The question becomes: If we are to “judge” with Christ, what will our judgment of others look like? After having all our sins forgiven by Jesus, how will we treat those who are still lost? (see Mat 18:23-35).
Also, there is the strange parable in Luke 16:19-31. In it, two righteous men, Abraham and Lazarus, are sent to give a message from God to a wicked man in hell... But we are not given the end of the conversation. We must ask the question: Why would the "righteous" be sent to communicate with a dead man in hell? Was it to "gloat" over him, by making him feel bad that he was in hell and they weren't? If so, this attitude goes against many Scriptures about humility, forgiving others, not judging, and not enjoying other people's misfortune. If they went to hell to gloat over the man, then we must assume that somehow everything that is bad behavior on earth is somehow OK in heaven. Is this really what Jesus is saying???
Or, we can assume that they went to the man in hell with a REDEMPTIVE purpose. First of all, the parable itself is redemptive. The message that Jesus wants to give us, here and now, in the parable is to repent, seek Him, and live right. Since it is unimaginable that Abraham and Lazarus were sent to gloat over the man, we can only assume that their purpose in visiting the man in hell was to tell him to repent as well.
Finally, in a couple of passages we find that dead saints are actually summoned back to earth to work in God's redemptive plan:
i. Samuel comes back to warn Saul and call him to repentance: 1Samuel 28:3-25
ii. Moses and Elijah come back to witness to Jesus' redemptive purpose: Matthew 17
iii. After Jesus death, many holy people came back from the dead to announce the Gospel: Matthew 27:52
While this does not amount to "proof" of what our mission after this life will be like, we can assume that our mission will be a continuation of the great Commandments (Mat 22:36-40) and the Great Commission (Mat 28:18-20) that Jesus gave us in this life. Furthermore, we can assume that God will not let us rest until we ALL have found rest in Christ and none are "left behind". Again, read CS Lewis' "The Great Divorce" for a picture of this.
And lastly, an objection to all of the objections:
What makes more sense in terms of the full picture of God and salvation that the Bible shows is IN Christ? Does God will to save everyone through Christ, or does God only will to save some?
BUT, let’s see what makes the most sense:
1. If God has made everything and everyone to Love, and wants to save all...

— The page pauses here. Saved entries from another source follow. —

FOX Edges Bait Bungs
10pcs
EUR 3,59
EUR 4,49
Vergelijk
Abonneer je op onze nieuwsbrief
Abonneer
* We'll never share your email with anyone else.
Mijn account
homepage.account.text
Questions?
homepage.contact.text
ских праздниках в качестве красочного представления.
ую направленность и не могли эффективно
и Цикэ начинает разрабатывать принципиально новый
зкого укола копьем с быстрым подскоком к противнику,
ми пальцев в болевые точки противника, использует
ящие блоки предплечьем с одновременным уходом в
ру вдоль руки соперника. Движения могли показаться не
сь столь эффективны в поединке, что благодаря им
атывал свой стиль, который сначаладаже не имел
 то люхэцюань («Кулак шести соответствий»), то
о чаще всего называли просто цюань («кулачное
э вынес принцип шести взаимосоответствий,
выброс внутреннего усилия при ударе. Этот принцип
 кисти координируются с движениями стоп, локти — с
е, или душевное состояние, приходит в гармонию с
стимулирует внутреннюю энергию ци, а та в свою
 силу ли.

2. And if Christ’s death and resurrection gives victory over everyone’s sin...
3. And if The Spirit is able to eventually draw anyone to know and love Jesus...

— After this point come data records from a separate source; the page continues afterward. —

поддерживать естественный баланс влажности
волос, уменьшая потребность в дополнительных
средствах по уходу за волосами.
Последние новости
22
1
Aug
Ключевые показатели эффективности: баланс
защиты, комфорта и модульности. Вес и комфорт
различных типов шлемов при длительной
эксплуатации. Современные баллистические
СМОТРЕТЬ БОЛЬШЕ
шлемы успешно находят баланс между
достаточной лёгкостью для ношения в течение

4. And since no person can “out-stubborn” God... God will not take away their free will, but He will work with them for a million-billion years to draw them to know His Love through Christ, and to repent and Love Him...
Is there, then, any reason to make death, Hell, and suffering eternal, lasting as long as God’s own life? What glory does that bring to God?
James 2:13 Judgment without mercy will be shown to anyone who has not been merciful. Mercy triumphs over judgment!
We are left with two choices. EITHER we believe that Hell is:
+ Retribution: imposed punishment
+ Being cast into outer darkness by a vengeful God
+ The fire of a cosmic “soul cooker” cranked up to high to punish us
+ Cosmic Revenge
+ Something imposed on us which we did not choose
+ A final destination... Unless, of course, we want it to be
+ Hell is something Christ will not cross to get us
OR we believe that Hell is:
+ Redemptive: natural consequence
+ Being engulfed in outer darkness, an eternal distance from God and from anyone else... To protect others from our selfishness
+ The inner burning of regret
+ The fire of God’s Love refining us when we turn back to God
+ Something we impose on ourselves by rejecting Love
+ A tool to bring us to repentance
+ A distance that Christ can and will bridge if we repent and accept
Given the reality of Hell spoken of by Jesus Christ, we must answer for ourselves which vision of hell best matches Scripture, and matches the God of Love revealed in Jesus Christ. You decide.